Kim et al. evaluated nasal profiles in the erect position using lateral cephalograms and in the supine position using paranasal computed tomography, reporting that the nasofrontal angle was significantly wider in the supine position, whereas no differences were detected in the nasolabial and nasomental angles [
15]. Angular parameters such as the nasofrontal, nasolabial, and nasomental angles are widely recognized as critical determinants of nasal and facial aesthetics. The nasofrontal angle plays a pivotal role in radix assessment and influences the perception of dorsal contour and nasal length [
16,
17]. The nasolabial angle is a key indicator of tip rotation, where even minor variations can influence the perceived nasal tip position [
18,
19], whereas the nasomental angle contributes to the harmony between the nose and chin, thereby affecting the overall balance of the facial profile [
20]. In our study, angular measurements were analyzed on standardized profile photographs, while linear nasal distances were obtained directly on patients during clinical examination, and, importantly, both sets of measurements were assessed before and after anesthesia in the supine position. This design enabled objective documentation of not only positional changes but also anesthesia-related soft tissue alterations, offering clinically relevant insights for surgical planning and aesthetic evaluation.

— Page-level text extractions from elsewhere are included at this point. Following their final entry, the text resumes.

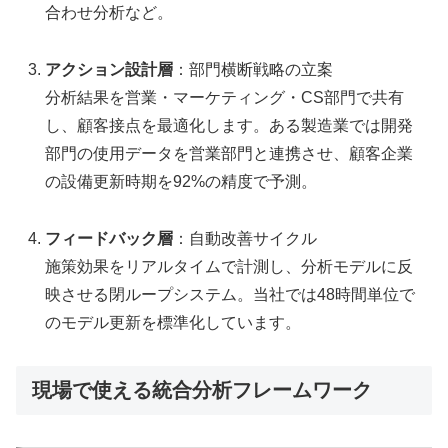
合わせ分析など。
アクション設計層
：部門横断戦略の立案
分析結果を営業・マーケティング・CS部門で共有
し、顧客接点を最適化します。ある製造業では開発
部門の使用データを営業部門と連携させ、顧客企業
の設備更新時期を92%の精度で予測。
フィードバック層
：自動改善サイクル
施策効果をリアルタイムで計測し、分析モデルに反
映させる閉ループシステム。当社では48時間単位で
のモデル更新を標準化しています。
現場で使える統合分析フレームワーク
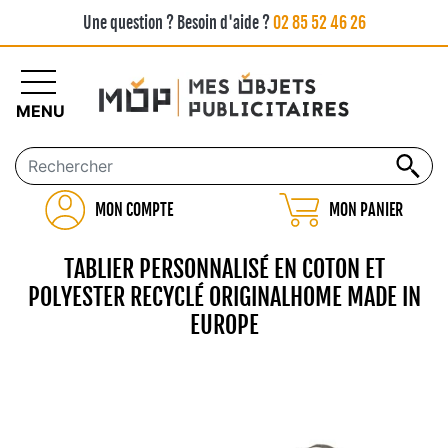
Une question ? Besoin d'aide ?
02 85 52 46 26
MENU
MON COMPTE
MON PANIER
TABLIER PERSONNALISÉ EN COTON ET
POLYESTER RECYCLÉ ORIGINALHOME MADE IN
EUROPE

This study has some limitations that should be acknowledged. First, it was conducted in a single center with a relatively small sample size, which may limit the generalizability of the findings. Second, due to the presence of the endotracheal tube, the nasolabial and nasomental angles could not be reliably assessed in the post-anesthetic supine position, restricting the evaluation of these parameters. Additionally, the generalizability of the results may be limited by the demographic characteristics of the study cohort, which consisted predominantly of young female patients.

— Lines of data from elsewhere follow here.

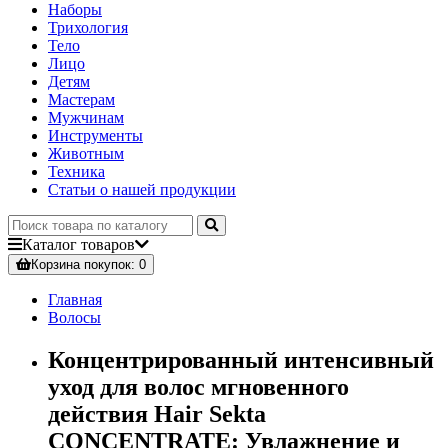
Наборы
Трихология
Тело
Лицо
Детям
Мастерам
Мужчинам
Инструменты
Животным
Техника
Статьи о нашей продукции
Каталог
товаров
Корзина
покупок
: 0
Главная
Волосы
Концентрированный интенсивный
уход для волос мгновенного
действия Hair Sekta
CONCENTRATE: Увлажнение и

From a clinical perspective, our findings highlight the importance of recognizing posture- and anesthesia-related changes in nasal morphology during rhinoplasty. Surgeons should be aware that the intraoperative nasal appearance under anesthesia does not fully represent the preoperative upright evaluation, and therefore preoperative photographs obtained in the natural upright position should be available in the operating room as a reference. Preoperative upright photographs represent the most accurate depiction of the nasal form, and postoperative photographs should also be obtained in the same standardized upright position to ensure reliable comparison. This practice may help achieve more accurate, harmonious, and patient-satisfying outcomes. In standard operating room settings, maintaining a neutral head position with gentle and consistent occipital support may help reduce positional variability during supine assessment. Future studies with larger cohorts, diverse ethnic populations, and three-dimensional imaging techniques are warranted to further validate and expand upon these observations. Another line of research could be to determine whether measurement errors, such as those described, truly matter. The natural healing process can alter the outcome more than measurement errors, even under conditions of impeccable surgical technique.